Isso significa que, mesmo após o casamento, a posse anterior não se torna um bem comum do casal. O cônjuge possuidor pode, portanto, requerer a usucapião em nome próprio, desde que cumpra os requisitos legais e que essa posse continue sendo exercida com ânimo de dono e de forma independente.
No contexto familiar, poderá dificultar ou obstar o requerimento exclusivo se o casal exercer posse conjunta sobre o imóvel objeto da usucapião com a realização de obras, benfeitorias e acessões mediante esforço comum do casal.
Em regra, o cônjuge que não detinha a posse anterior ao casamento não deverá figurar no polo ativo da ação/procedimento de usucapião. No entanto, ele poderá ser chamado a manifestar no processo para esclarecer questões ligadas à comunicação da posse ou apenas para dar seu consentimento.
Tendo a usucapião a classificação de ação real, atrai para si a regra encampada no artigo 73, do CPC/2015, vejamos:
Art. 73. O cônjuge necessitará do CONSENTIMENTO do outro para propor ação que verse sobre direito real imobiliário, salvo quando casados sob o regime de separação absoluta de bens.
Para COUTO (2021, p. 147),
O provimento 65/2017 do CNJ, apesar de não arrolar expressamente a necessidade de outorga do consentimento conjugal, nas hipóteses em que o requerimento seja feito por apenas um dos cônjuges, deixa clara a sua necessidade, ao consignar que, apenas no caso de separação absoluta de bens, o consentimento é dispensado.
Destaca ainda que, “no caso de o requerimento ser feito em nome de apenas um dos cônjuges deve fiar clara a questão da comunicabilidade ou não do bem”.
PAIVA (2023, p.122), por sua vez, ensina que,
No caso de ser o requerente casado, há de se recordar a regra do artigo 73 do Código de Processo Civil, que exige vênia conjugal para a propositura de ações que versem sobre direito real imobiliário, salvo no regime de separação absoluta de bens.

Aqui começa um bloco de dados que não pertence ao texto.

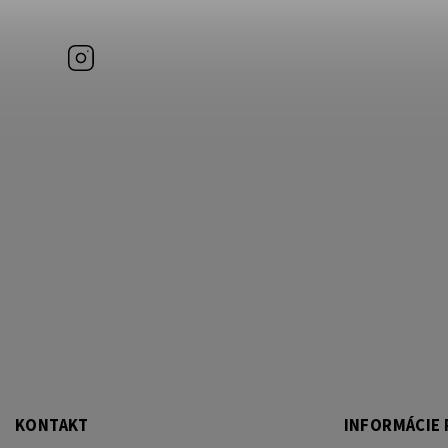
Instagram
KONTAKT
INFORMÁCIE 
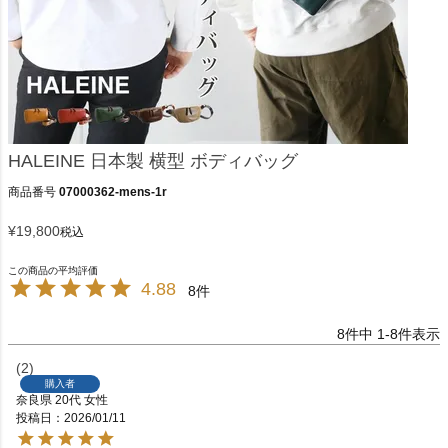
HALEINE 日本製 横型 ボディバッグ
商品番号
07000362-mens-1r
¥
19,800
税込
4.88
8
8
件中
1
-
8
件表示
2
購入者
奈良県
20代
女性
投稿日
2026/01/11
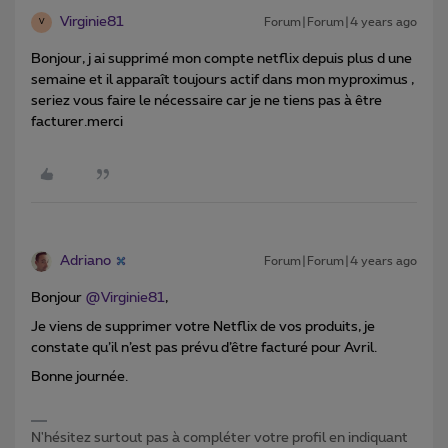
Virginie81
Forum|Forum|4 years ago
V
Bonjour, j ai supprimé mon compte netflix depuis plus d une
semaine et il apparaît toujours actif dans mon myproximus ,
seriez vous faire le nécessaire car je ne tiens pas à être
facturer.merci
Adriano
Forum|Forum|4 years ago
Bonjour
@Virginie81
,
Je viens de supprimer votre Netflix de vos produits, je
constate qu’il n’est pas prévu d’être facturé pour Avril.
Bonne journée.
N'hésitez surtout pas à compléter votre profil en indiquant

Entende-se que a regra deve se estender ao procedimento extrajudicial, por um imperativo de segurança dos registros públicos. Caso contrário, poderia haver prejuízos para o outro cônjuge, como na hipótese de ele ser compossuidor e tal circunstância não constar do requerimento ou da ata.
Em muitos casos, o cônjuge que não possui titularidade pode ser ouvido como parte interessada ou como testemunha, a fim de esclarecer a natureza da posse durante a constância do casamento. O importante é que o cônjuge possuidor demonstre que a posse original não foi alterada ou compartilhada de maneira que impeça o reconhecimento da usucapião.
Considerações Finais
A possibilidade de o possuidor casado requerer, em nome próprio, a usucapião sobre a posse adquirida antes do casamento é juridicamente viável e encontra respaldo tanto na doutrina quanto na jurisprudência. A posse, enquanto um direito distinto da propriedade, não se comunica automaticamente com o outro cônjuge, desde que seja anterior à união e mantida em caráter exclusivo.
O casamento, por si só, não altera o direito originário de posse, permitindo que o cônjuge que adquiriu essa posse anteriormente possa reivindicar a usucapião, cumprindo os requisitos legais. Contudo, é essencial que o possuidor esteja atento à continuidade da posse, à ausência de interrupção e à ausência de oposição por parte do cônjuge ou terceiros.
Referências Bibliográficas:
• COUTO, Marcelo de Rezende Campos Marinho. Usucapião Extrajudicial. 4ª ed. Salvador: JusPodvm, 2021.
• PAIVA, João Pedro Lamana; KÜMPEL, Vitor Frederico; VIANA, Giselle de Menezes. Usucapião extrajudicial: aspectos civis, notariais e registrais. 3ª ed. São Paulo: YK Editoria, 2023.
• Lei n. 13.105, de 16 de Março de 2015 – Código Processo Civil.